Il mutamento è visibile. Forse non è finito il petrolio, come si diceva negli anni Settanta, ma ce n’è sempre meno, è sempre più difficile da estrarre e inoltre ha fatto danni inenarrabili. L’impatto umano, poi, non incide solo sul clima, ma è estremamente esteso. Faccio un esempio: l’anno scorso uno studio molto importante ha spiegato che il drenaggio dei fiumi per trarne ghiaia da costruzione ha raggiunto livelli tali per cui noi dreniamo più ghiaia di quanto tutti i fiumi della Terra riescano a ricostruirne nell’arco di un anno.

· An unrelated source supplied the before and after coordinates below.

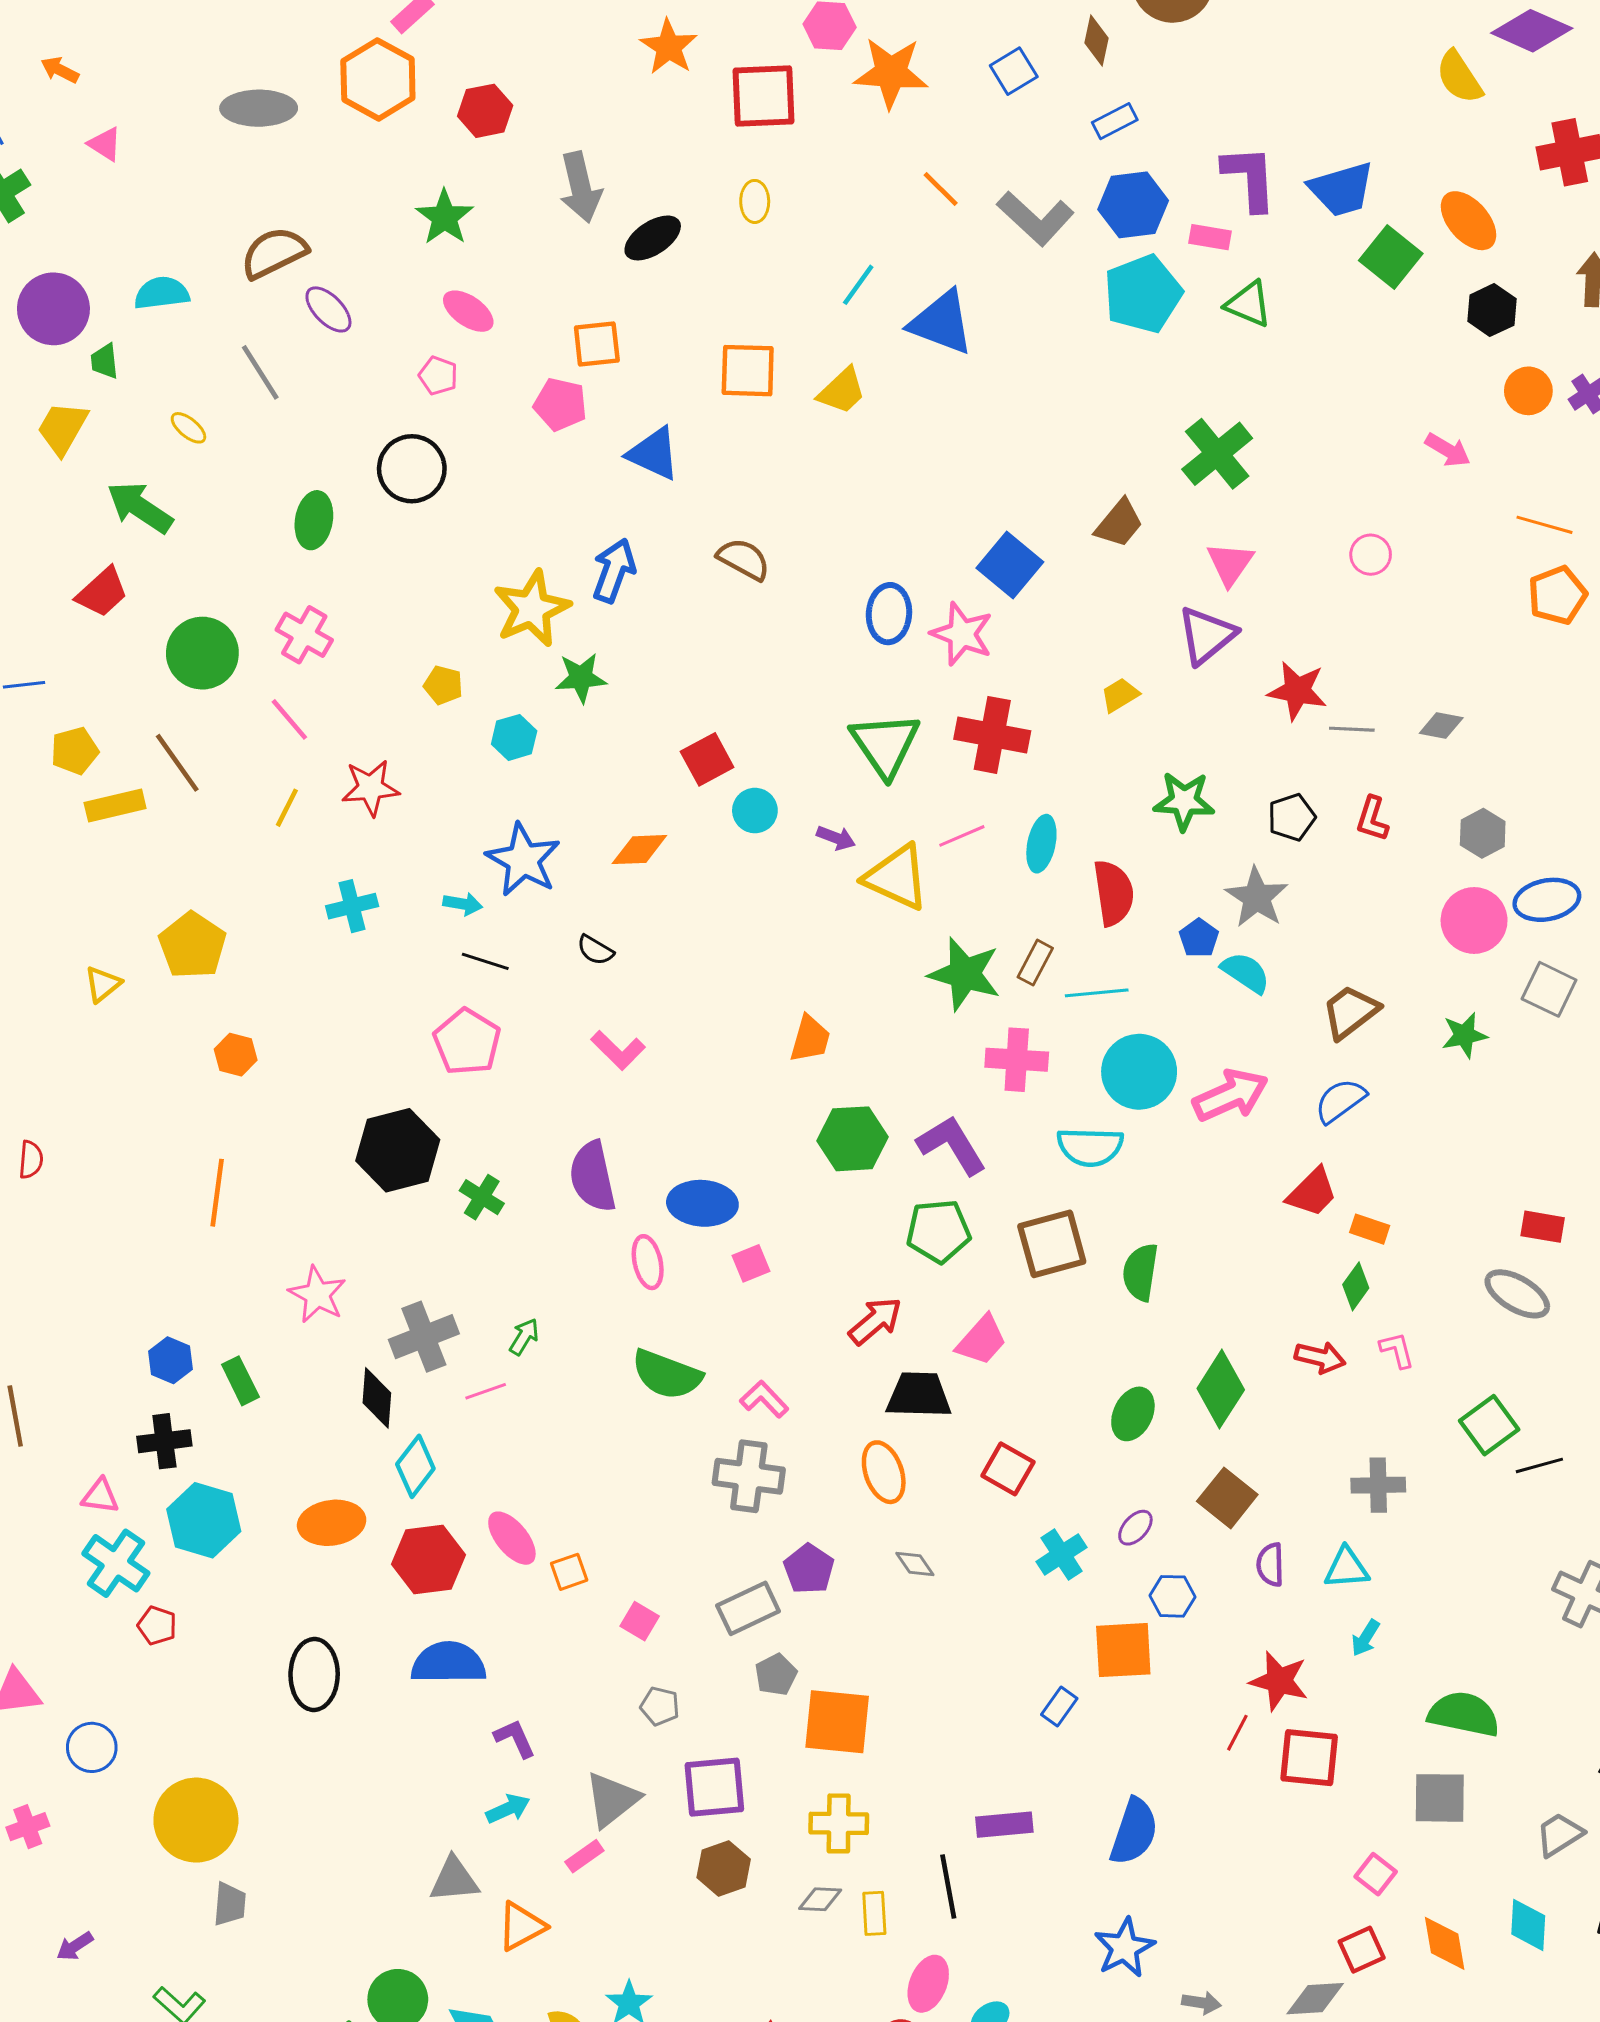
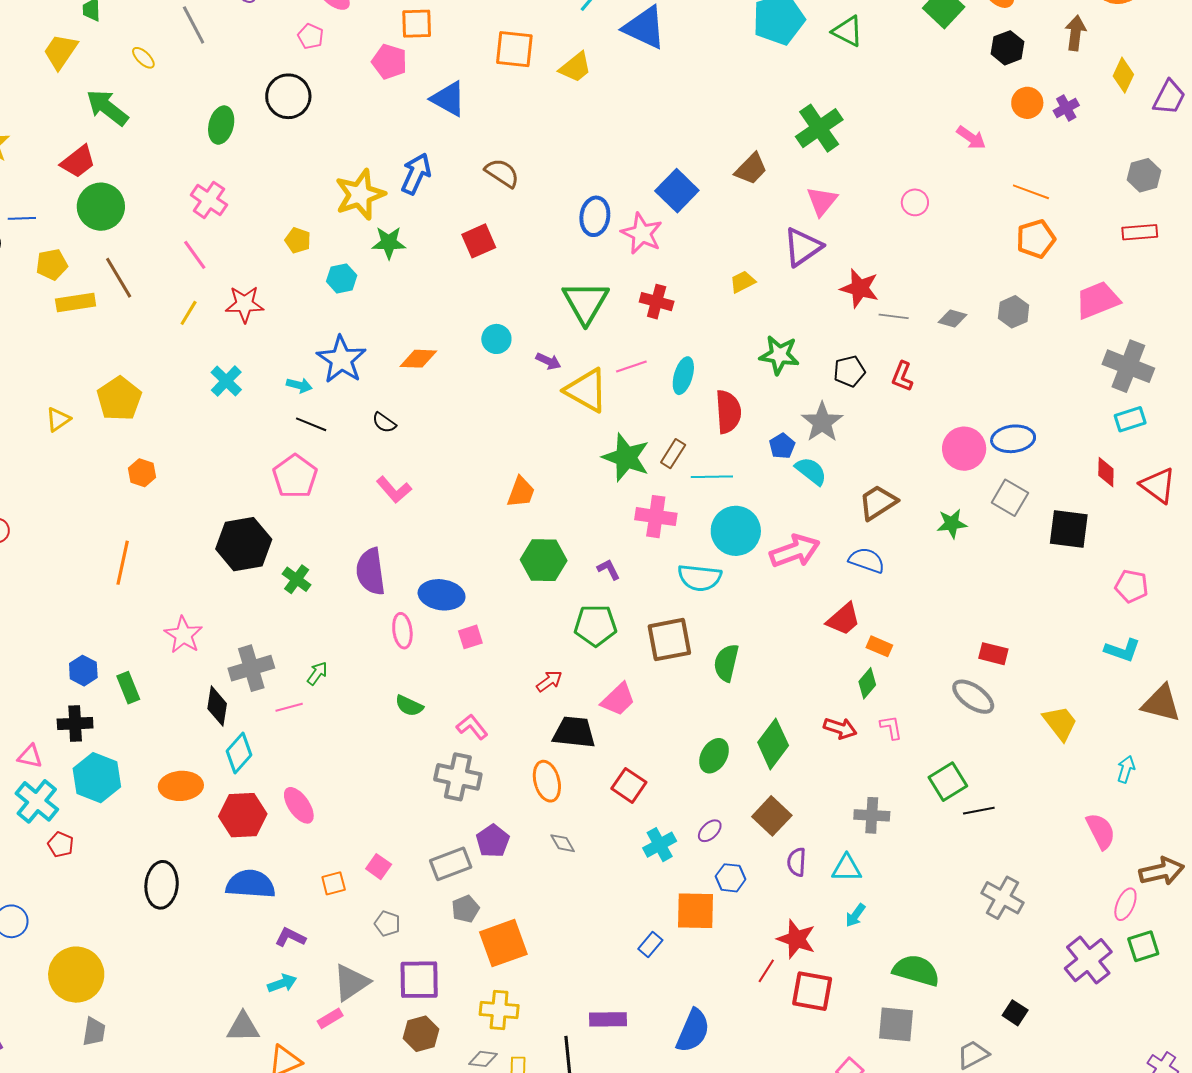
green circle: (202, 653) -> (101, 207), moved
red cross: (992, 735) -> (657, 302), size x0.7
red square: (707, 759) -> (479, 241), moved
gray hexagon: (1483, 833) -> (1014, 312), moved
cyan cross: (352, 906) -> (226, 381), turned -36
blue semicircle: (1340, 1101) -> (867, 560), turned 51
purple L-shape: (952, 1145) -> (609, 569), size x0.5
red arrow: (875, 1321) -> (549, 681), size x0.7
green semicircle: (667, 1375) -> (409, 706), size x0.6
orange square: (569, 1572) -> (334, 883), moved
orange square: (837, 1722) -> (503, 943), turned -30
purple L-shape: (515, 1738) -> (290, 937), turned -44

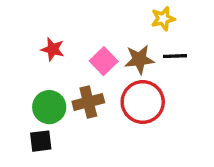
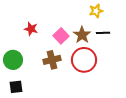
brown star: (139, 59) -> (82, 35), turned -30
green circle: (49, 107) -> (13, 60), moved
black square: (41, 141) -> (16, 87), moved

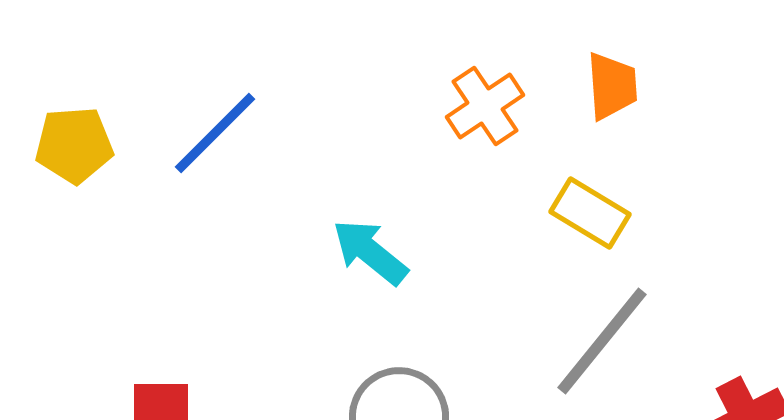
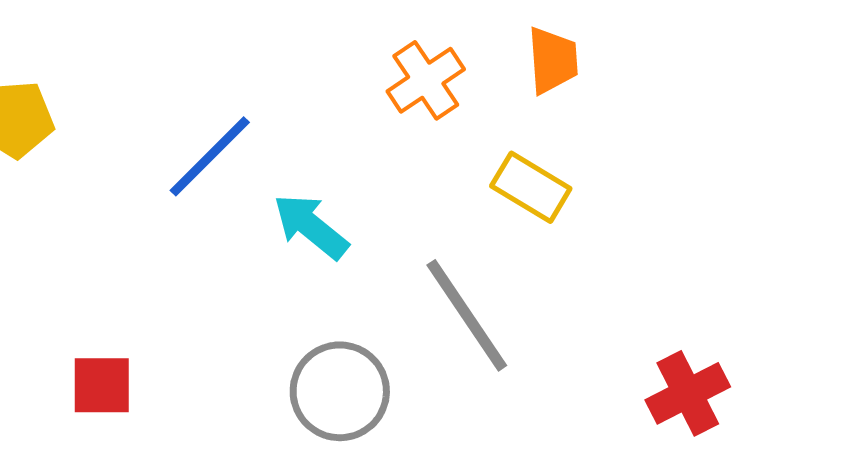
blue line: (215, 133) -> (210, 156), moved
gray line: (602, 341) -> (467, 315), moved, turned -73

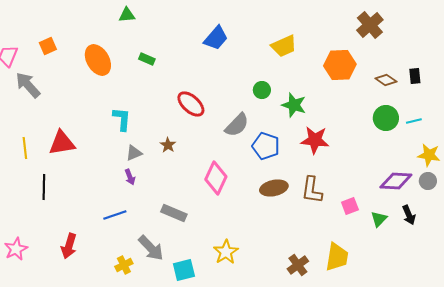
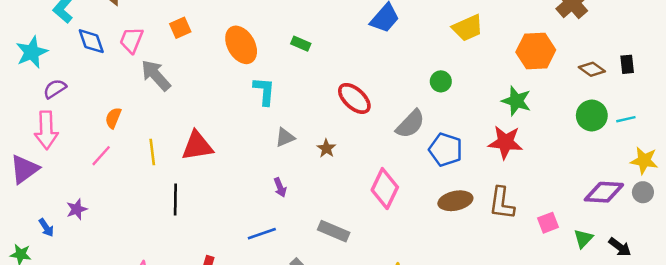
green star: (294, 105) -> (516, 101), moved
cyan L-shape: (122, 119) -> (264, 91), moved
gray triangle: (134, 153) -> (285, 137), moved
black arrow: (409, 215) -> (620, 247), moved, turned -30

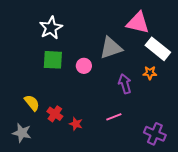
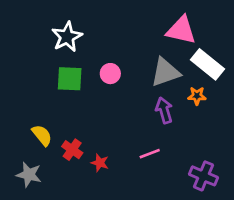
gray triangle: (111, 48) -> (165, 72), moved
pink circle: (84, 66) -> (110, 74), moved

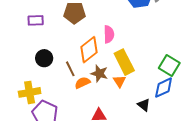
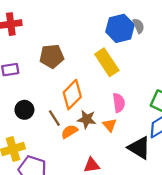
pink semicircle: (109, 34) -> (119, 103), moved
yellow rectangle: (124, 62) -> (107, 62), moved
black triangle: (144, 105) -> (139, 148), size x1.6

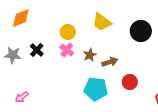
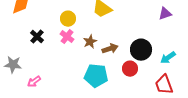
black circle: (141, 31) -> (141, 50), moved
gray star: (13, 55) -> (13, 65), moved
pink arrow: (22, 97) -> (34, 82), moved

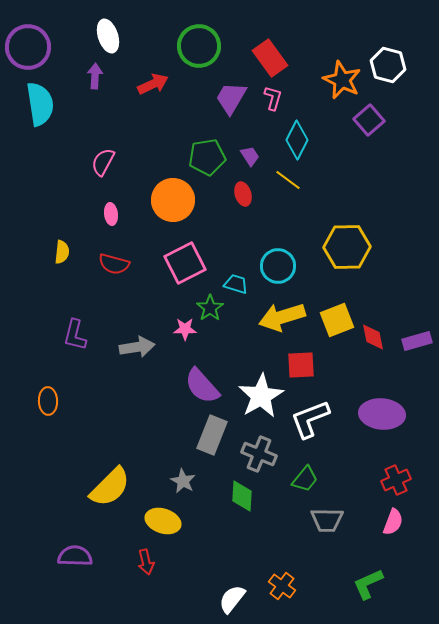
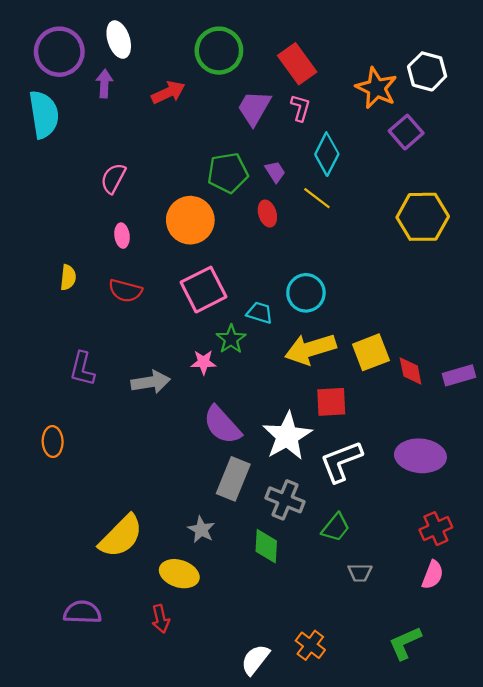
purple circle: (28, 47) -> (59, 52), moved
yellow hexagon: (347, 247) -> (423, 217), moved
gray trapezoid: (327, 520) -> (360, 573), size x0.7

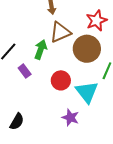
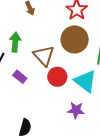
brown triangle: (60, 32) -> (44, 56), moved, turned -35
green arrow: (41, 49) -> (15, 42), moved

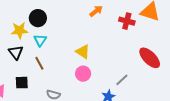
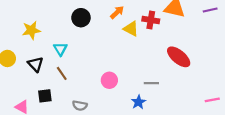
black circle: (38, 18) -> (81, 18), moved
yellow star: (19, 30) -> (31, 30), moved
yellow triangle: (83, 52) -> (131, 29), moved
gray line: (122, 80) -> (151, 83), turned 48

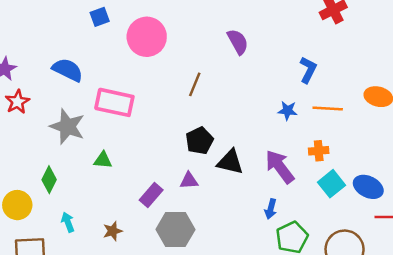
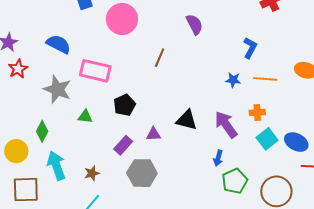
black pentagon: (199, 141) -> (125, 105), moved
cyan arrow: (68, 222) -> (56, 166), size x1.8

Abbiamo superato i limiti di tolleranza del pianeta?
Senza dubbio. E queste cose dovrebbero essere recepite adesso. Se è vero, come si prevede, che fra 30 anni ci saranno 10 miliardi di persone al mondo, bisognerà rendere più efficiente l’agricoltura, il che non significa necessariamente renderla più intensiva. Bisognerà ridurre i nostri sprechi, perché questo mondo non può ospitare 10 miliardi di predatori di vertice che consumano suolo in maniera smisurata. Due quinti della superficie della Terra non occupata dai ghiacci sono coperti da terreni agricoli o pascoli per gli animali d’allevamento. Non si tratta di rinunciare al nostro stile di vita, ma di essere più efficienti nel modo in cui consumiamo risorse.

Ci sono anche segnali che fanno sperare in un possibile cambio di direzione?
La speranza dipende da noi, perché i governi faranno quello che le persone chiedono. Prima che si fermasse tutto a causa del Covid-19, il movimento dei giovani Friday for Future aveva coinvolto così tanti milioni di ragazzi in tutto il mondo, da lasciare un segno sulla necessità di intervenire subito. Dipende anche dalle scelte individuali: una dieta moderata nel consumo di carne bovina riduce il nostro impatto sul pianeta, perché servono diecimila litri d’acqua per produrre un chilo di carne rossa.

Si può cambiare senza compiere scelte radicali?
Sì, ma questo deve avvenire prima che sia la natura stessa ad imporcele. La possibilità di produrre cibo per tutti c’è. Dobbiamo saper garantire benessere e salute a tutti, ma assicurarli anche a questa nostra Terra.